The rates, terms, and conditions of service under which we transport and store natural gas in our systems in interstate commerce are subject to regulation by FERC under the NGA and Section 311 of the NGPA and the rules and regulations promulgated under those statutes. Under the NGA, FERC regulation requires that interstate natural gas pipeline rates be filed with FERC and that these rates be “just and reasonable,” not unduly preferential and not unduly discriminatory, although negotiated or settlement rates may be accepted in certain circumstances. Interested persons may challenge proposed new or changed rates, and FERC is authorized to suspend the effectiveness of such rates pending an investigation or hearing. FERC may also investigate, upon complaint or on its own motion, rates that are already in effect and may order a pipeline to change its rates prospectively.
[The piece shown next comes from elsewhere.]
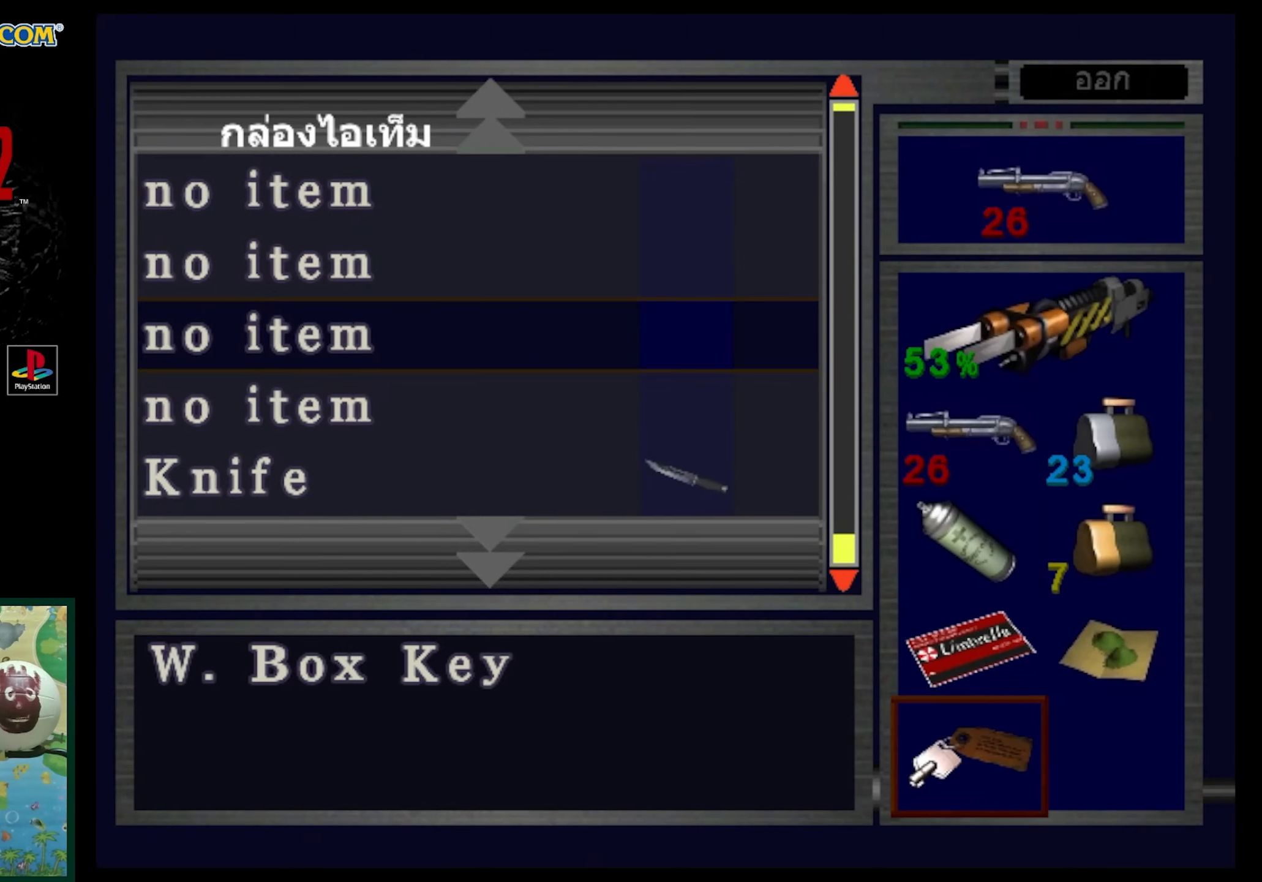
{"buttons": ["SQUARE"], "events": [[67, "CROSS", "up"], [467, "SQUARE", "down"]]}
Accordingly, action by FERC could adversely affect our ability to establish rates that cover operating costs and allow for a reasonable return. An adverse determination in any future rate proceeding brought by or against us could have a material adverse effect on our business, financial condition, results of operations, and cash available for distribution. Under the NGPA, we are required to justify our rates for interstate transportation service on a cost-of-service basis every five years (excluding our Section 311 storage facility with market-based rates). In addition, our intrastate natural gas pipeline operations are subject to regulation by various agencies of the states in which they are located. Should FERC or any of these state agencies determine that our rates for transportation service should be lowered, our business could be adversely affected.
Our natural gas gathering and processing activities generally are exempt from FERC regulation under the Natural Gas Act. However, the distinction between FERC-regulated transmission services and federally unregulated gathering services is the subject of substantial, ongoing litigation, so the classification and regulation of our gathering facilities are subject to change based on future determinations by FERC and the courts. Natural gas gathering may receive greater regulatory scrutiny at both the state and federal levels since FERC has less extensively regulated the gathering activities of interstate pipeline transmission companies, and a number of such companies have transferred gathering facilities to unregulated affiliates. Application of FERC jurisdiction to our gathering facilities could increase our operating costs, decrease our rates, and adversely affect our business. Our gathering operations also may be or become subject to safety and operational regulations relating to the design, installation, testing, construction, operation, replacement, and management of gathering facilities. Additional rules and legislation pertaining to these matters are considered or adopted from time to time. We cannot predict what effect, if any, such changes might have on our operations, but the industry could be required to incur additional capital expenditures and increased costs depending on future legislative and regulatory changes.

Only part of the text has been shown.